### SOURCE DATA

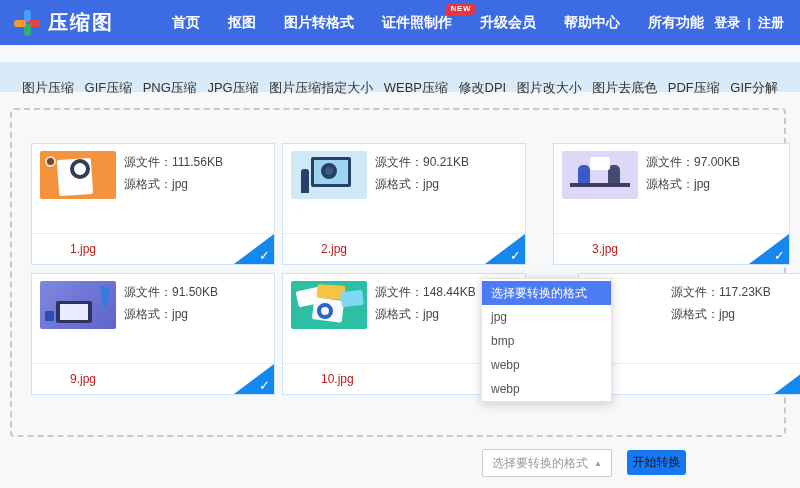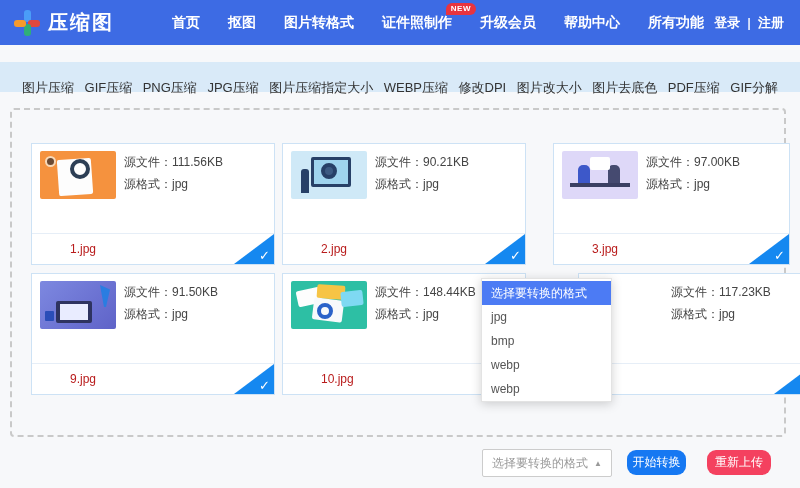--- a/index.html
+++ b/index.html
@@ -114,22 +114,22 @@
 
   
   .fmt-select {
     position:absolute; left:482px; top:449px; width:130px; height:28px;
     background:#fff; border:1px solid #ccc; border-radius:2px; cursor:pointer;
     display:flex; align-items:center; z-index:15;
   }
   .fmt-select .ph { font-size:12px; color:#999; padding-left:9px; flex:1; }
   .fmt-select .arr { font-size:8px; color:#999; padding-right:9px; }
   .btn {
-    position:absolute; top:450px; height:25px; border:none; border-radius:9px;
-    color:#ffffff; font-size:12px; cursor:pointer; font-family:inherit;
+    position:absolute; top:450px; height:25px; border:none; border-radius:3px;
+    color:#0f172a; font-size:12px; cursor:pointer; font-family:inherit;
   }
   .btn-convert { left:627px; width:59px; background:#1678f2; }
   .btn-reupload { left:707px; width:64px; background:#f4415f; }
 </style>
 </head>
 <body>
 
 <div class="page">
 
   <div class="navbar">
@@ -295,15 +295,14 @@
     <div class="dd-opt">bmp</div>
     <div class="dd-opt">webp</div>
     <div class="dd-opt">webp</div>
   </div>
 
   <div class="fmt-select">
     <span class="ph">选择要转换的格式</span>
     <span class="arr">▲</span>
   </div>
   <button class="btn btn-convert">开始转换</button>
-  <button class="btn btn-reupload">重新上传</button>
 
 </div>
 
 </body></html>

### EXERCISE AIM
Exact repetition of the material above is required, with the images removed.

### TASK SOLUTION
--- a/index.html
+++ b/index.html
@@ -114,22 +114,22 @@
 
   
   .fmt-select {
     position:absolute; left:482px; top:449px; width:130px; height:28px;
     background:#fff; border:1px solid #ccc; border-radius:2px; cursor:pointer;
     display:flex; align-items:center; z-index:15;
   }
   .fmt-select .ph { font-size:12px; color:#999; padding-left:9px; flex:1; }
   .fmt-select .arr { font-size:8px; color:#999; padding-right:9px; }
   .btn {
-    position:absolute; top:450px; height:25px; border:none; border-radius:9px;
-    color:#ffffff; font-size:12px; cursor:pointer; font-family:inherit;
+    position:absolute; top:450px; height:25px; border:none; border-radius:3px;
+    color:#0f172a; font-size:12px; cursor:pointer; font-family:inherit;
   }
   .btn-convert { left:627px; width:59px; background:#1678f2; }
   .btn-reupload { left:707px; width:64px; background:#f4415f; }
 </style>
 </head>
 <body>
 
 <div class="page">
 
   <div class="navbar">
@@ -295,15 +295,14 @@
     <div class="dd-opt">bmp</div>
     <div class="dd-opt">webp</div>
     <div class="dd-opt">webp</div>
   </div>
 
   <div class="fmt-select">
     <span class="ph">选择要转换的格式</span>
     <span class="arr">▲</span>
   </div>
   <button class="btn btn-convert">开始转换</button>
-  <button class="btn btn-reupload">重新上传</button>
 
 </div>
 
 </body></html>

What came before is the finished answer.